While outlining the entire process from its conception to permissions sought from multiple departments such as the ministry of environment and ministry of urban development, Fadnavis said, “We are trying hard to expedite the project. The completion of the project will bring huge relief to Mumbaikars who travel between Nariman Point and Kandivali suburbs.”
“In record time our government got all permissions from the Centre for starting the project. But PILs landed the project in court delaying work. Any project which gets legally entangled leads to cost escalation,” he said.

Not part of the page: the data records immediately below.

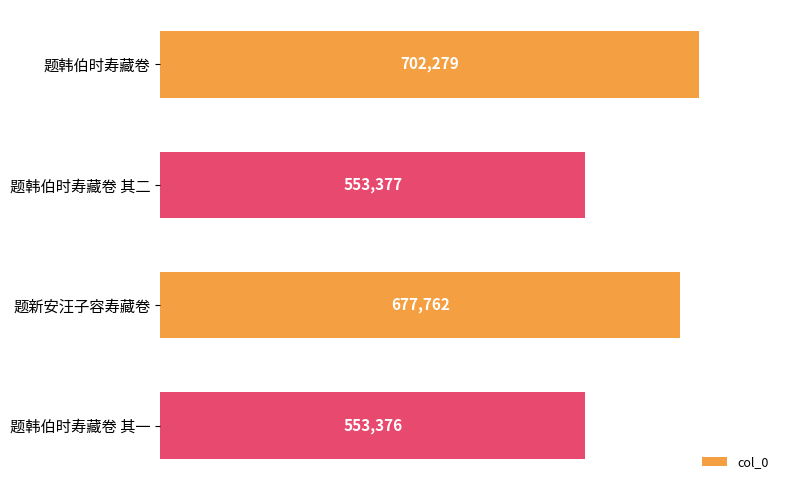

What is the change in value from 题韩伯时寿藏卷 其二 to 题新安汪子容寿藏卷?

+124385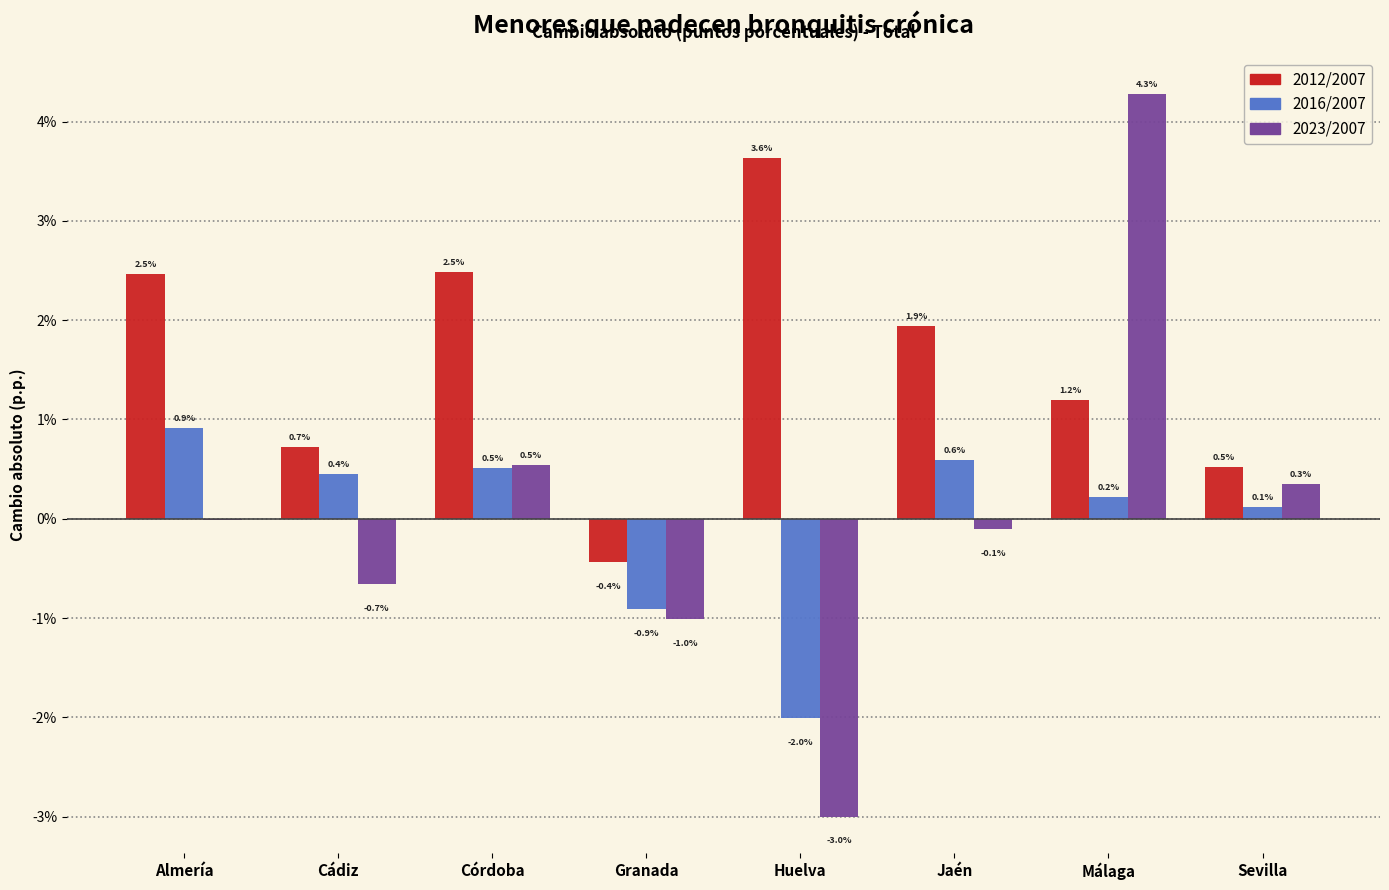

Which category has the highest value across all series?

Málaga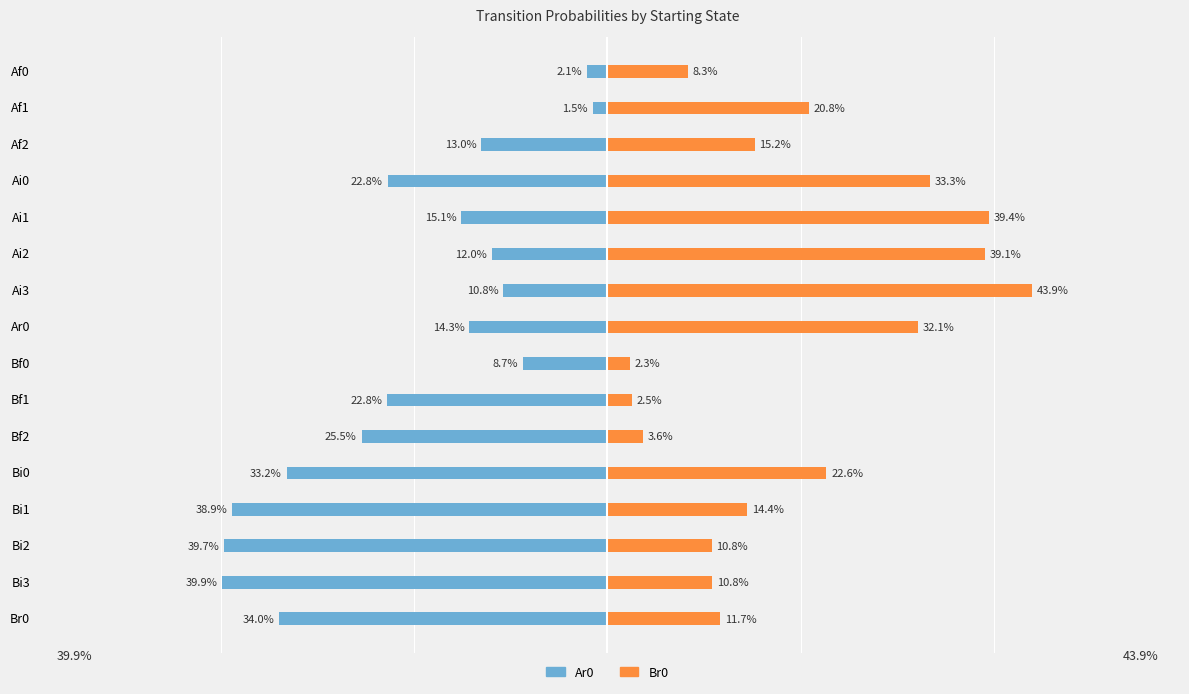

The Br0 (right) series shows 10.8 at Bi3. True or false?

True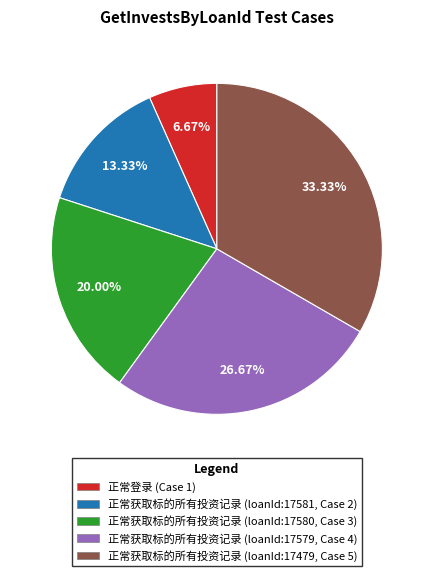

Between 正常获取标的所有投资记录 (loanId:17580, Case 3) and 正常登录 (Case 1), which is larger?

正常获取标的所有投资记录 (loanId:17580, Case 3)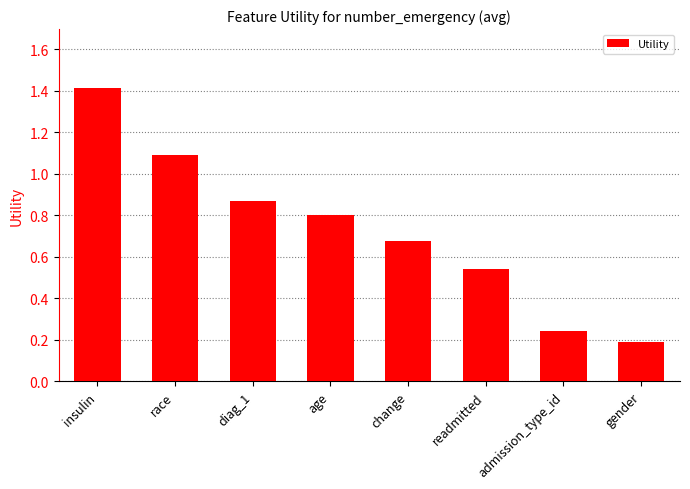

What is the change in value from race to admission_type_id?

-0.8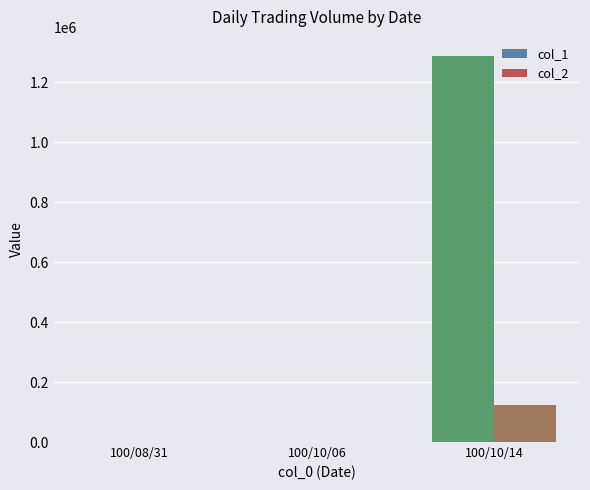

What are all the series names shown in the legend?

col_1, col_2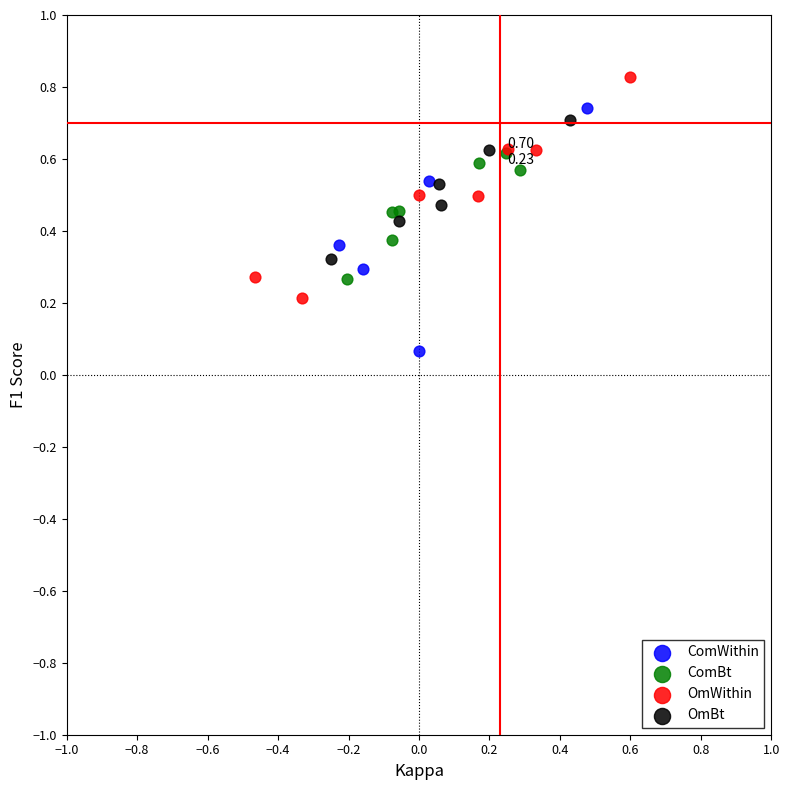

Which series reaches the minimum Y coordinate?

ComWithin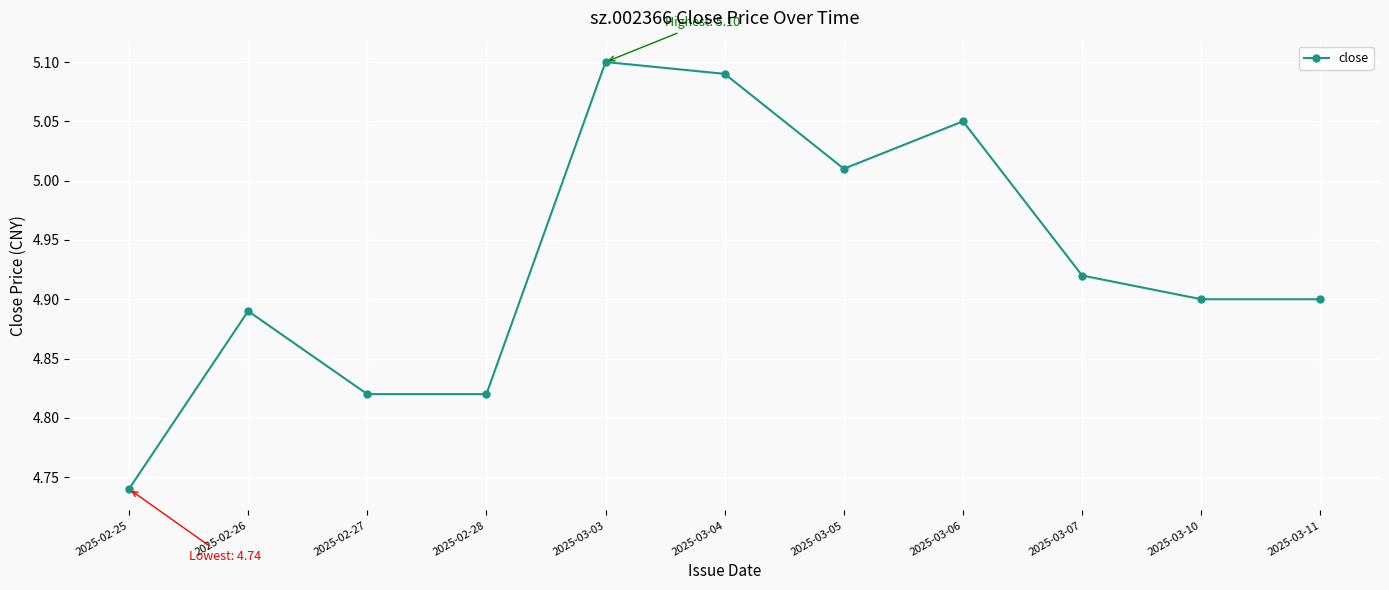

The value at 2025-03-03 is 7.7. True or false?

False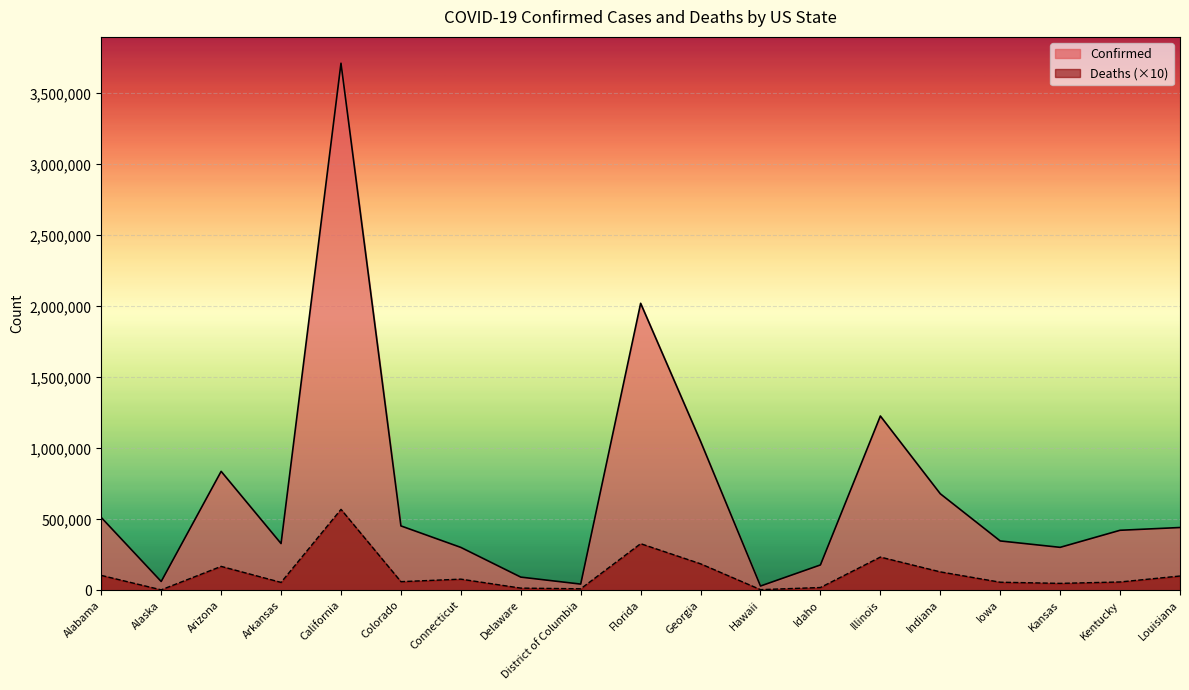

What is the difference between the Deaths values at California and Florida?

241680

In case of underground Metro work, “Some people filed PILs in the High Court. In one PIL the petitioners demanded work should not be done in the morning. In the second PIL, petitioners prayed that the work should not be allowed at night. Now, it is a trying time for courts when such matters come up,” he said.
“Unfortunately, because of work delay of nine to ten months, the project cost went up by Rs 1,000 crore. In case of coastal road, the government is fully committed to protect the rights and livelihood of fishermen. Similar issues cropped up during the construction of the Bandra-Worli Sealink,” he said.
Responding to Opposition’s questions related to development of koliwadas, he said, “We have to reckon that this is the first time the government has taken the initiative to bring koliwadas, gaothans and tribal areas within the Mumbai development plan. We have completed the process of demarcating areas for 12 koliwadas. The revenue department has been entrusted with the task.”
Koliwadas are old fishermen colonies dotting the island city and suburbs. Officials believe there are 40 koliwadas. Earlier, these were omitted from the development plan.